After eight years of studying the Choctaw language, Father Goodyear began translating the Mass into Choctaw with the help of his teachers and an elder, who was the recognized expert on the language. Then with the aid of the Bureau of Catholic Indian Missions, Father Goodyear prepared the translation of the Mass to the United States Conference of Catholic Bishops (USCCB) and then to the Sacred Liturgy office in Rome.
Finally, after eight years with the mission, Father Goodyear was able to celebrate his first Mass in the Choctaw language on May 1, 1983 at St. Catherine Mission in Conehatta.
“The Choctaw language and culture are critical elements in Choctaw self-identity,” said Father Goodyear. “The role of the church here is to believe in the Choctaws, their giftedness, their beauty, their talents, their hopes, so they will believe in themselves as much as God believes in them.”
While his first assignment to Holy Rosary Indian Mission was characterized by “non-traditional” ministries, Father Goodyear learned and did the usual things an associate pastor would do – working with youth, faith education, marriage preparation and the like.

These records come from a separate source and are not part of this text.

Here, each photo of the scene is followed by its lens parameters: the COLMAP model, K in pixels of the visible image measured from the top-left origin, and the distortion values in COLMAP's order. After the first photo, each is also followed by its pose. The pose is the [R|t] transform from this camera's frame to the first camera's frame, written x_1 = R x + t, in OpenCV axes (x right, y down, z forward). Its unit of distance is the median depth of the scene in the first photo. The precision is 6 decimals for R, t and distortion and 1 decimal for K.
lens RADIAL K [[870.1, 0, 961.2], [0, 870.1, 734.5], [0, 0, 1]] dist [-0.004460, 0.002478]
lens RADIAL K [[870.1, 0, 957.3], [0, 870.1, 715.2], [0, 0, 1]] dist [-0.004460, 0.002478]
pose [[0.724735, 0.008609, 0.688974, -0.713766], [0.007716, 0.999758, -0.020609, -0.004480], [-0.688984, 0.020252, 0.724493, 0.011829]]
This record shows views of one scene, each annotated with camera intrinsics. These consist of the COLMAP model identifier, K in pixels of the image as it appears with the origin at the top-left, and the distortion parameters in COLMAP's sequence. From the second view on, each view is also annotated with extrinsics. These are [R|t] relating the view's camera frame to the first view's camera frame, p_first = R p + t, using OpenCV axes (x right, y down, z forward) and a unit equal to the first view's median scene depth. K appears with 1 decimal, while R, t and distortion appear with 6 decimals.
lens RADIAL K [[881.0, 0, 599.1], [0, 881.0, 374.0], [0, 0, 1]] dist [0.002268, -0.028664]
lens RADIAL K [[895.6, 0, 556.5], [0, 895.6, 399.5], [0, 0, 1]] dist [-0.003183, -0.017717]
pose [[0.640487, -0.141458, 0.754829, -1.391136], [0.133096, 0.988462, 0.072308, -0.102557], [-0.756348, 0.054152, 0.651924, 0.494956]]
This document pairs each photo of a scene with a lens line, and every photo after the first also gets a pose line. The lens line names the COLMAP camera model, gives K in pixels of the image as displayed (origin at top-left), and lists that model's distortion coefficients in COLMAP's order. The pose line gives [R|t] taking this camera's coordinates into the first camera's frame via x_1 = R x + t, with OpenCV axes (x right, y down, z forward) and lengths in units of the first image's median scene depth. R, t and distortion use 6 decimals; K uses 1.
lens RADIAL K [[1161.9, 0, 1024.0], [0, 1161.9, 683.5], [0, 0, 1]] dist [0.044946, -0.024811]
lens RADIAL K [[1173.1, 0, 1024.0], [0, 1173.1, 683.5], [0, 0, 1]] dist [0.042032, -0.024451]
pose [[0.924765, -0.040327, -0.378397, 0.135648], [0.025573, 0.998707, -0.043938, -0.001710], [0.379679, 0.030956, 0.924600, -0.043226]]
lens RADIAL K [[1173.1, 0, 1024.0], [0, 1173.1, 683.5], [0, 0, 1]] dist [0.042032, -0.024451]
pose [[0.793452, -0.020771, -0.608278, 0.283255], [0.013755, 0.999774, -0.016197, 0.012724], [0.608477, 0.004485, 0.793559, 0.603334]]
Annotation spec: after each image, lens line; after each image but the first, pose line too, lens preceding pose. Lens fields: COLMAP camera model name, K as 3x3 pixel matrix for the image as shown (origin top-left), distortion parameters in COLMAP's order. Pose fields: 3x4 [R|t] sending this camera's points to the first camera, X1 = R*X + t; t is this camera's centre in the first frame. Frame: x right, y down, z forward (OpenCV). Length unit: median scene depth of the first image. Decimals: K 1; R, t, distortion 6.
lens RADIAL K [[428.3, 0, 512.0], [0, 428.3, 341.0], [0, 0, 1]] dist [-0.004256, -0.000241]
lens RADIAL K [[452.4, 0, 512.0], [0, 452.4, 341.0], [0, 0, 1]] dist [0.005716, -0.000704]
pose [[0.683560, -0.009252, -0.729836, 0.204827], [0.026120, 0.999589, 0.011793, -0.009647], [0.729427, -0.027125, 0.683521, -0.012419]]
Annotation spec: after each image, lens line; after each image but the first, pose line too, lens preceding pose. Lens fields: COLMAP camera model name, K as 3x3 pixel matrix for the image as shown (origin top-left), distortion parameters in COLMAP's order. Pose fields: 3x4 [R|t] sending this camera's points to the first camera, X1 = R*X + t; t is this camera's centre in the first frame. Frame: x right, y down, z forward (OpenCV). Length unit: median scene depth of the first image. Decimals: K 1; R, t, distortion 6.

When the sisters moved to their new convent building, he remodeled the old convent building and turned it into a recreation center for the youth.
With the Choctaws, he worked with the tribe every chance he could. He worked on a suicide counseling manual, a self-image study, the Choctaw Human Services Council, the Choctaw Most In Need Indian Children and Youth federal demonstration project, and with the Choctaw grant writing office to not only preserve their faith, but the culture and language of the Mississippi Band of Choctaw Indians.
When he returned to the Holy Rosary Mission in 2006, Father Goodyear’s primary focus has been the preservation of the faith and the development of lay leadership in his three churches.
He developed a training manual for Eucharistic ministers that trains them not only to assist in Mass, but also how to lead a Sunday celebration in the absence of a priest and how to take the Eucharist to the sick and shut-ins – a resource used not only on the reservations, but also in other parishes around the diocese and even in parishes in other states.
As a staff of one, what Father Goodyear has accomplished is nothing less than remarkable. Not to mention, rising to the challenge of ministering during the time of the COVID-19 pandemic.
Reports have the percentage of Choctaws affected by the virus at about 18%. For a time, Father Goodyear was tending to two to four funerals per week. He has spent a great deal of his time on the phone, writing letters and messaging on Facebook to give his support to those who are grieving. “It is important to know that they are not forgotten and are prayed for,” says Father Goodyear.
He has also spent much time reaching out to those who have been afraid to come to church because of the virus and has worked along side the tribe encouraging Choctaws to take the vaccine.
As COVID restrictions begin to loosen, Father Goodyear is looking to recruit catechist and reaching out to the children and youth again. This Easter, he will baptize nine children at St. Catherine’s in Conehatta and has 15 young people and five adults in RCIC and RCIA. “While attendance is down in my other two churches, the Holy Spirit has been working overtime in Conehatta,” says Father Goodyear.
He says that his focus now is preparing the reservation to assume more responsibility for the future of their churches. “It is unusual for a priest to be in a place for so long. It was not my “plan,” but it has been a blessing I never expected. In spite of the demands of being a staff of one for three churches, I have never been happier as a priest or feel more blessed personally than I am today.”
(Each Lumen Christi Award nominee receives $1,000 in support of his or her ministry, and the award recipient is given a $50,000 grant, with the honoree and nominating diocese each receiving $25,000 of the grant money to enhance their community and ministry. The winner will be announced later in the year.)